Saturday, May 21, 2011

Jimmy Carter was right about Israel

Image courtesy of Oriental Review

So President Obama gave a big speech about the Israel-Palestine conflict the other day and Israel’s not happy about what he said.

What a surprise.

The POTUS said, among other things, that peace negotiations should begin with a discussion of returning to the borders that existed before the 1967 Middle East War. (During the war, Israel seized the West Bank, Gaza, Golan Heights and the Sinai Peninsula. The Sinai has since been returned to Egypt. Israel annexed the Golan Heights in 1981, a move that Syria condemns and the international community doesn’t recognize.)
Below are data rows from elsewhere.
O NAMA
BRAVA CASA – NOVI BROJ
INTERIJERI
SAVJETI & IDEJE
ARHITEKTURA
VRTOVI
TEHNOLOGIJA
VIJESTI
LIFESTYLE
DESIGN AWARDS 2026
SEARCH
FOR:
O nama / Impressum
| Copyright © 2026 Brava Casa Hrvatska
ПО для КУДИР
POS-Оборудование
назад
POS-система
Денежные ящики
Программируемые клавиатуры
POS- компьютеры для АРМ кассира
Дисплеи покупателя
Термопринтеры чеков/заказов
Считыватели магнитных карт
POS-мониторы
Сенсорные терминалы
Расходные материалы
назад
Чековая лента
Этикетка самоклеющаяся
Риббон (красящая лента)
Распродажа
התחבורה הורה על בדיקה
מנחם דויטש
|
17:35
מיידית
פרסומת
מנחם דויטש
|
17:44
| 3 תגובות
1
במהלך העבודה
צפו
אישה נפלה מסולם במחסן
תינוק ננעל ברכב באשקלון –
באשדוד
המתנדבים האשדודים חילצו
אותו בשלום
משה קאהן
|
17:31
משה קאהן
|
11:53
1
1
Israel Prime Minister Benjamin Netanyahu, the right-wing graduate of MIT and Harvard, responded that such a move is impossible “in light of current security concerns and demographic realities.”

Netanyahu, a former Israeli Defense Forces captain who for his own political reasons has been stalling the peace process since he took office in 2009, said "Israel wants peace. I want peace. But a peace based on illusions will crash eventually on the rocks of Middle Eastern reality."
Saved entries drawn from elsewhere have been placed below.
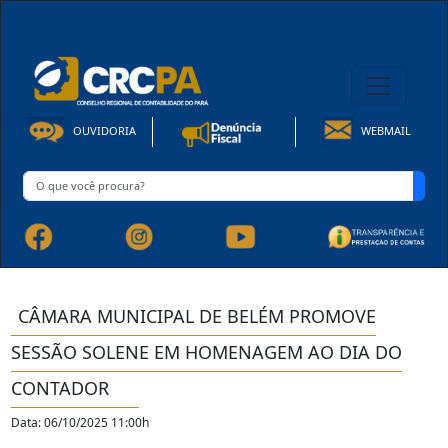
08h00 às 16h30min de Seg à Sex | Fone: +55 91 3202-4150
OUVIDORIA
WEBMAIL
CÂMARA MUNICIPAL DE BELÉM PROMOVE
SESSÃO SOLENE EM HOMENAGEM AO DIA DO
CONTADOR
Data: 06/10/2025 11:00h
If you looked up “not everyone who claims to want peace really wants peace” in the dictionary, you’d see a picture of Bibi Netanyahu.

This is the guy who compared the leadership of Iran to Nazi Germany and has refused to support the creation of a Palestinian state or freeze the growth of Israeli settlements in the West Bank or stop demolishing Arab homes in East Jerusalem.

This is the guy who was caught on video back in 2001 saying, “I know what America is. America is a thing you can move very easily, move in the right direction. They won’t get in our way.”

Now Orrin Hatch (R-UT) has joined other disciples of AIPAC in opposing Obama’s call for a two-state solution to the conflict. He’s promised to introduce a resolution in the U.S. Senate opposing Obama’s proposals.

Oh, no, Orrin! Not that!

In fact, Obama didn’t call for a direct return to the 1967 borders for Israel, as conservatives and Netanyahu have represented. Instead, he reiterated what other U.S. presidents and others in the international community have stated: that those lines should be the initial basis for talks. And refreshingly, he rejected our government’s blind allegiance to Israel in the process.

In his bestselling book, Palestine: Peace, Not Apartheid, former President Jimmy Carter – who knows a thing or two about the Middle East – argues that "Israel's continued control and colonization of Palestinian land have been the primary obstacles to a comprehensive peace agreement in the Middle East."

I used to feel sorry for the Palestinians. Now I feel sorry for the people of Israel too.